Tribunal Administratif de la Guadeloupe — Décision N° TA105-2501018

jeudi 30 octobre 2025

JuridictionTribunal Administratif de la Guadeloupe
SectionTribunal Administratif de la Guadeloupe
N° DossierTA105-2501018
TypeOrdonnance
RecoursExcès de pouvoir

Résumé IA

Le Tribunal Administratif de la Guadeloupe, statuant en référé, a rejeté la demande de suspension de la décision 48SI du 11 septembre 2025 par laquelle le ministre de l'Intérieur avait invalidé le permis de conduire de M. B... pour solde de points nul. Le juge a constaté que la requête était manifestement irrecevable, car le requérant n'avait pas, malgré une demande de régularisation, présenté de requête distincte pour la suspension et l'annulation, en méconnaissance de l'article R. 522-1 du code de justice administrative. L'ordonnance se fonde sur les articles R. 222-1 et R. 522-1 du code de justice administrative pour rejeter la requête sans examiner le fond, ni la condition d'urgence invoquée par M. B....

Texte intégral

Vu la procédure suivante :

Par une requête et deux mémoires complémentaires, enregistrés les 1er, 7, 16 et 28 octobre 2025, M. A... B... demande au juge des référés, sur le fondement de l’article L. 521-1 du code de justice administrative :

1°) de suspendre l’exécution de la décision référencée 48SI du 11 septembre 2025, par laquelle le ministre de l’Intérieur a prononcé l’invalidité de son permis de conduire et lui a enjoint de restituer celui-ci aux services préfectoraux de la Guadeloupe.

Il soutient que :

- l’infraction ayant été commise le 28 février 2024, il n’a été informé du retrait de point qu’au moment de la notification de la décision 48SI, soit un délai anormalement long, ce qui constitue un manquement à l’obligation de notification régulière et à la possibilité qui lui était donnée de gérer son capital de points en temps utile ;
- avant d’avoir connaissance de cette infraction, il s’était volontairement engagé à suivre un stage de sensibilisation à la sécurité routière ; la notification tardive l’empêche aujourd’hui d’y participer normalement ;
- il est confronté à une urgence professionnelle et académique, son permis de conduire étant indispensable à l’exercice de ses fonctions et à la poursuite de ses études.
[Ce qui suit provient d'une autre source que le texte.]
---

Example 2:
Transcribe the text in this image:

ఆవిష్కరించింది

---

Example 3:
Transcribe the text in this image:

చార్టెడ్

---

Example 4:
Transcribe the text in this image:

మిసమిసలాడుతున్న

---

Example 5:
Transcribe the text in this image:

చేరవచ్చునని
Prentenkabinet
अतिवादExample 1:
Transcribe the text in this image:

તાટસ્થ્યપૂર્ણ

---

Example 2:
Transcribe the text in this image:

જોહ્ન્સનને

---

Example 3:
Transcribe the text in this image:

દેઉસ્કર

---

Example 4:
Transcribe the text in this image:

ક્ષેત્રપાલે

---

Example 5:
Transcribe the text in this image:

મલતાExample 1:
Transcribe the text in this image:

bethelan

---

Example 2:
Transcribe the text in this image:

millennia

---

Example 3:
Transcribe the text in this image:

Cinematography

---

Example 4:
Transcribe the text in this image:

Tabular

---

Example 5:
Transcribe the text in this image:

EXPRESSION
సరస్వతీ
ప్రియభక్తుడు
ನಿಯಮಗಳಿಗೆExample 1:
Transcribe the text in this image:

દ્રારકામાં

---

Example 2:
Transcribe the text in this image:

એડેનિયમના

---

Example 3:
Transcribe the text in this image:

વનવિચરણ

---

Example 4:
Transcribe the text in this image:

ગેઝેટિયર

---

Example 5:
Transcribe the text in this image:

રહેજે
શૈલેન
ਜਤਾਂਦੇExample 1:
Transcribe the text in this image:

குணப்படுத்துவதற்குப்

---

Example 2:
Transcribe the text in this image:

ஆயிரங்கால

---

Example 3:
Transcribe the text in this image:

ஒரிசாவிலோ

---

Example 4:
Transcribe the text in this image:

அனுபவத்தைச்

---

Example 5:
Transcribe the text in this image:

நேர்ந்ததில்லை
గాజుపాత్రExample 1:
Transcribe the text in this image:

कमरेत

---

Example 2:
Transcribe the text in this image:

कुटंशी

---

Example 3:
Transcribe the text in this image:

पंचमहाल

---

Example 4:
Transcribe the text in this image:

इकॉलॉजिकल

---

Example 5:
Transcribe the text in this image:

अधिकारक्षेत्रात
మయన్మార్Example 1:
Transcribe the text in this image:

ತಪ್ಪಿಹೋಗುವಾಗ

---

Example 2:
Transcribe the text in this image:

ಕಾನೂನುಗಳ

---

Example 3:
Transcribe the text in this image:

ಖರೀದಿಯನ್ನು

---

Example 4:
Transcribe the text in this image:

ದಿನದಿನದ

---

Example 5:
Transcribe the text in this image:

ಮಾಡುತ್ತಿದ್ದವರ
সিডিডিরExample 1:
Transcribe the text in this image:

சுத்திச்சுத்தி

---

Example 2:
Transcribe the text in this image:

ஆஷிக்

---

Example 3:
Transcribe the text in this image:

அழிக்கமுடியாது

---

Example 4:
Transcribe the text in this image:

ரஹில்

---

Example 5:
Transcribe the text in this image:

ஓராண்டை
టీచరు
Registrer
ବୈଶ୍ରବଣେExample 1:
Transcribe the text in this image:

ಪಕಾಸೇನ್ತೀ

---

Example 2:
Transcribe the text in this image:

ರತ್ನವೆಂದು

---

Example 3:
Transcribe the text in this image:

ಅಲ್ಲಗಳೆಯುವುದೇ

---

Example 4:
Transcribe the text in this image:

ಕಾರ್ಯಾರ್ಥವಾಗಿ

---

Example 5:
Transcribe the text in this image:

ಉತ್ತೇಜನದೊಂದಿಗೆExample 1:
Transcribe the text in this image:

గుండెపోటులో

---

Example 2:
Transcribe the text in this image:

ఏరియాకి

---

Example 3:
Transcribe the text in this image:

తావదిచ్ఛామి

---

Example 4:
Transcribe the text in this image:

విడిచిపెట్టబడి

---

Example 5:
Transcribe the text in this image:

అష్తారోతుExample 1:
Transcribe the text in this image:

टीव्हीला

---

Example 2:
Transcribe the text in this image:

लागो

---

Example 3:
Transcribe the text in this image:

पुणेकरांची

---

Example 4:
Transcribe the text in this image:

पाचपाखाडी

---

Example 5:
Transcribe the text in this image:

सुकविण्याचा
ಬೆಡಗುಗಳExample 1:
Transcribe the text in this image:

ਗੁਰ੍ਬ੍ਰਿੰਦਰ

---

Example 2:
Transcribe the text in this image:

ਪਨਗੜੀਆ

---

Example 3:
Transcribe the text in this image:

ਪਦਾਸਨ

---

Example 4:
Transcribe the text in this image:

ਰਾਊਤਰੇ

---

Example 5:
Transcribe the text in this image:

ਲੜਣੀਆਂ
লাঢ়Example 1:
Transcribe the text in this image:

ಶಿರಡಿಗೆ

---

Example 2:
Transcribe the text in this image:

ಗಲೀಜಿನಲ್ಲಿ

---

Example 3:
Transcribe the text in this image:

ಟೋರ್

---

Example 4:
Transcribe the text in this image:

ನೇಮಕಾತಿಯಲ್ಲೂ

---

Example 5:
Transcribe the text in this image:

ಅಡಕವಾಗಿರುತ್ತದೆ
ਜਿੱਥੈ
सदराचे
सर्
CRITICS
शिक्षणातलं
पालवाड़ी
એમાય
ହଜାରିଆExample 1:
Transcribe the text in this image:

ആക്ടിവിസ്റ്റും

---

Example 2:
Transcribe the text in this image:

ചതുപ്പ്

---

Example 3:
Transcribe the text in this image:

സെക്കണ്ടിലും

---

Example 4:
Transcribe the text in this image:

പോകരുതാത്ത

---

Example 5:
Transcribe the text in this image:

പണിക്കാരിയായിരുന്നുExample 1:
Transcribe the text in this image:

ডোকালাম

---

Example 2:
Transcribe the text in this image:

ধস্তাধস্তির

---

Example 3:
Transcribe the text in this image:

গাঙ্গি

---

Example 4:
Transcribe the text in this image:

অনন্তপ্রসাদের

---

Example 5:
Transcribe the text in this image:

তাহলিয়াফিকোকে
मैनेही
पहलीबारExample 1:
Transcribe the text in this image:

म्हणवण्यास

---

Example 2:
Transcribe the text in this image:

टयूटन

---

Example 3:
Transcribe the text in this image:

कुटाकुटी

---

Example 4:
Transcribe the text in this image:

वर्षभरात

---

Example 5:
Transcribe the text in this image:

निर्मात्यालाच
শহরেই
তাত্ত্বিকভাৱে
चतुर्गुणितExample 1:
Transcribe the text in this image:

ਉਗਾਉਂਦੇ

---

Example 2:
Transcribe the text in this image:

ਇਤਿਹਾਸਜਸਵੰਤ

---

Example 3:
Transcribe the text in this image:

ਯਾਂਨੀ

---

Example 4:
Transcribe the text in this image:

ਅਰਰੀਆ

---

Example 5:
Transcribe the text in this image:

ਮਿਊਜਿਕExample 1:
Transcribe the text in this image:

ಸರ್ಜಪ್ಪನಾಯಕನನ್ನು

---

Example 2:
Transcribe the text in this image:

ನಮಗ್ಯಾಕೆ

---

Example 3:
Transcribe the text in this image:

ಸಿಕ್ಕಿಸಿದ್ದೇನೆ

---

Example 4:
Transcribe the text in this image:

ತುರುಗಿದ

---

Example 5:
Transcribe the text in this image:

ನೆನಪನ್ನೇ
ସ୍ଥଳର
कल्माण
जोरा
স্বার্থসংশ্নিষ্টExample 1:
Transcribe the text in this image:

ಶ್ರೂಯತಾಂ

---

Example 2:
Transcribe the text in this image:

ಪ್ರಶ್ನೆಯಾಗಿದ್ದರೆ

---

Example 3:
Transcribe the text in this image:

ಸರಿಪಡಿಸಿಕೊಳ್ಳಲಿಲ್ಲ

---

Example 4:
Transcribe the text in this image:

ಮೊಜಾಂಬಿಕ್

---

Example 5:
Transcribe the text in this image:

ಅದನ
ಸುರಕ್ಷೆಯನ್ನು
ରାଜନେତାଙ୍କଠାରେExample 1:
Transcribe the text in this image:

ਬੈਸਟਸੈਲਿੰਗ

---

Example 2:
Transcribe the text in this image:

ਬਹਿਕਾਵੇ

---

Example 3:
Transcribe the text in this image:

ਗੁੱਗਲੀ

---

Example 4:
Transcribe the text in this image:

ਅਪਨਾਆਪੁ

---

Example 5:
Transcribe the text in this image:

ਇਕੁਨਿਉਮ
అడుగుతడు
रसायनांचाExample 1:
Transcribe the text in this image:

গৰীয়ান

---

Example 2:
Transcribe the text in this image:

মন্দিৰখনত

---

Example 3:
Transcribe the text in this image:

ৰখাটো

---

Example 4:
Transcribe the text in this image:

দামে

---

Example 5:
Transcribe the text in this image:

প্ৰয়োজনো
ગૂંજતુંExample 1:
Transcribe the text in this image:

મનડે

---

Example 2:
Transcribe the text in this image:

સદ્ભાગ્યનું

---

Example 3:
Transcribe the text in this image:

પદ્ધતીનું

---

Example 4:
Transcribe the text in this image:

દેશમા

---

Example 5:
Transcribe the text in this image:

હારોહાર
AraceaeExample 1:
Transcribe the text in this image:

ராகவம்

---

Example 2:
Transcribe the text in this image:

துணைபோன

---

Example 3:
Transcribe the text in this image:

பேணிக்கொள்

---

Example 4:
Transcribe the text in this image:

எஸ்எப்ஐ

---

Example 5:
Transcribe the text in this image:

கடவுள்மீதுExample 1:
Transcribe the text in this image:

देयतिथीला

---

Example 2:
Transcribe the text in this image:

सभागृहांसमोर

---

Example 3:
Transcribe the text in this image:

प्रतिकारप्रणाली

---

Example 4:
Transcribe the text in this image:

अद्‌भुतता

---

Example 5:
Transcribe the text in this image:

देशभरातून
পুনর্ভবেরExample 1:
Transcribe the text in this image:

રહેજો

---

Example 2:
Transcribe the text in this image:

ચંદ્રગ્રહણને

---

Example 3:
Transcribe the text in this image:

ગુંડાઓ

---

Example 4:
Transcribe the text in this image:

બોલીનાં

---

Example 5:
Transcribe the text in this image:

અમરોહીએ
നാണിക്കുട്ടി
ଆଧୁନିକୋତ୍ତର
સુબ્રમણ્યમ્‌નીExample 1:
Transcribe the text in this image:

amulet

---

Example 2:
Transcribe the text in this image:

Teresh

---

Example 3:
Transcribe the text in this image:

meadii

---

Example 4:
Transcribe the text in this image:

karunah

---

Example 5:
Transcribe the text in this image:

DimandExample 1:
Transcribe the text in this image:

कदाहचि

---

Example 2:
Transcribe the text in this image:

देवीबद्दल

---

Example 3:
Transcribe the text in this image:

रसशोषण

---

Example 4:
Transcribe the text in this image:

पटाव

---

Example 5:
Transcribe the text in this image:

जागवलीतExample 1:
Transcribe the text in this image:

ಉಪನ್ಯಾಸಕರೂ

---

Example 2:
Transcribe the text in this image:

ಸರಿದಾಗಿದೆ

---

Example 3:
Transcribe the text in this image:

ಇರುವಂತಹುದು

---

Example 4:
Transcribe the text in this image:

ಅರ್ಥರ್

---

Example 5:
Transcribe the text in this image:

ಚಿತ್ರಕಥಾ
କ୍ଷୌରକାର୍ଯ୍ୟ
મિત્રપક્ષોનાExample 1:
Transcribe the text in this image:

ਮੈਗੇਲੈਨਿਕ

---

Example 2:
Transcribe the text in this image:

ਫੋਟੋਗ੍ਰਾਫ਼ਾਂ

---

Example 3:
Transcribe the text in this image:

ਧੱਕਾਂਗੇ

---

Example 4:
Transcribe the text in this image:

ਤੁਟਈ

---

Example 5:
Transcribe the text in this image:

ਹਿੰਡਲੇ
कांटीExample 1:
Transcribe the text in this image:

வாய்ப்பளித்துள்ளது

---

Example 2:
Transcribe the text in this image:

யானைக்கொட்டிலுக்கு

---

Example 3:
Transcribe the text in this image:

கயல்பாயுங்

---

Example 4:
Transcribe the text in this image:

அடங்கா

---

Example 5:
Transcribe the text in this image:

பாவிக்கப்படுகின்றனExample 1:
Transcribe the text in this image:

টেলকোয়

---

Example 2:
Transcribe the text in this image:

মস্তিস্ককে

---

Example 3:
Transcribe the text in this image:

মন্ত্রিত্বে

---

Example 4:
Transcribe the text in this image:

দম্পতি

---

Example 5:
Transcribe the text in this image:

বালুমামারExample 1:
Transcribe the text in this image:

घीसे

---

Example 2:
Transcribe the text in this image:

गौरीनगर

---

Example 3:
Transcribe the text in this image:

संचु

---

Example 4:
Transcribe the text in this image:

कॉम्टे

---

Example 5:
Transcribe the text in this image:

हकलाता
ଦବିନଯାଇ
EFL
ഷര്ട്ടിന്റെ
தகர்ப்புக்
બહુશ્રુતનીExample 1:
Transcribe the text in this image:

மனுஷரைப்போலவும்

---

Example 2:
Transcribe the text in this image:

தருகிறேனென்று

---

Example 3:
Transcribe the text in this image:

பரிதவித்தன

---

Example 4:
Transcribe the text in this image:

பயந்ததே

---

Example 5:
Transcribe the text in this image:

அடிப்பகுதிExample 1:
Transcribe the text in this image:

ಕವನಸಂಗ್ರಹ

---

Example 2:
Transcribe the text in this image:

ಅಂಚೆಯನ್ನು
Vu les autres pièces du dossier.

Vu le code de justice administrative.


Considérant ce qui suit :

D’une part, aux termes de l'article R. 222-1 du code de justice administrative : «(…) Les présidents de tribunal administratif (...) peuvent, par ordonnance : / (…) 4°Rejeter les requêtes manifestement irrecevables, lorsque (…) elles n'ont pas été régularisées à l'expiration du délai imparti par une demande en ce sens ; / (…).».

D’autre part, aux termes de l’article R. 522-1 du même code : «La requête visant au prononcé de mesures d'urgence doit contenir l'exposé au moins sommaire des faits et moyens et justifier de l'urgence de l’affaire. A peine d'irrecevabilité, les conclusions tendant à la suspension d'une décision administrative ou de certains de ses effets doivent être présentées par requête distincte de la requête à fin d'annulation ou de réformation et accompagnées d'une copie de cette dernière.».

Il ressort des pièces du dossier qu’une demande de régularisation, via l’application Télérecours, a été adressée à M. B... le 6 octobre 2025, avec accusé de réception le même jour, lui accordant un délai de 15 jours pour déposer deux requêtes distinctes, c’est-à-dire enregistrées sous deux numéros séparés auprès du greffe du tribunal, l’une tendant à l’annulation de la décision contestée, l’autre à sa suspension. Malgré l’envoi de plusieurs mémoires, dont l’un intitulé «Requête en référé-suspension», M. B... n’a toutefois pas régularisé sa requête dans le délai imparti et de façon distincte avec la requête en annulation. Dans ces conditions, le requérant a méconnu les dispositions précitées. Par suite, sa requête à fin de suspension de la décision litigieuse est manifestement irrecevable et doit en conséquence être rejetée.


O R D O N N E :


Article 1er : La requête en référé présentée par M. B... est rejetée.

Article 2 : La présente ordonnance sera notifiée à M. A... B....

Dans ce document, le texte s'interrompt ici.